# WHAT THE TASK ASKS:
Please reproduce word for word the lines from the one with "お化粧をする4歳娘 しかし隣を" up to and including the one with "の姿に「可愛すぎます〜！」", and nothing else.
╭─ RECORDS FOR PROCESSING
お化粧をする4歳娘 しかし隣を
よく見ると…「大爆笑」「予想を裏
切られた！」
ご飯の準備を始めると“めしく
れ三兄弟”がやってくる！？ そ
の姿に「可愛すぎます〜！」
╰─
╭─ RECORDS FOR PROCESSING
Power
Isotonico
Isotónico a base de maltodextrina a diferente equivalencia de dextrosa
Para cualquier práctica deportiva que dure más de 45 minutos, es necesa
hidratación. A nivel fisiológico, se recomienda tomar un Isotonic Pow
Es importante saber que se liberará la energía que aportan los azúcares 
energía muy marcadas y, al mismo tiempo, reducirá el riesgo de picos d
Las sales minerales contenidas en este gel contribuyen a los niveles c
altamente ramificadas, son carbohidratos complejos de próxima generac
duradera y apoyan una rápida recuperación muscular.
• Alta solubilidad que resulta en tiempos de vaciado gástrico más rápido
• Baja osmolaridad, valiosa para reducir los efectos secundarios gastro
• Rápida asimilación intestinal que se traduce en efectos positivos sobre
╰─
# ANSWER BOX:
お化粧をする4歳娘 しかし隣を
よく見ると…「大爆笑」「予想を裏
切られた！」
ご飯の準備を始めると“めしく
れ三兄弟”がやってくる！？ そ
の姿に「可愛すぎます〜！」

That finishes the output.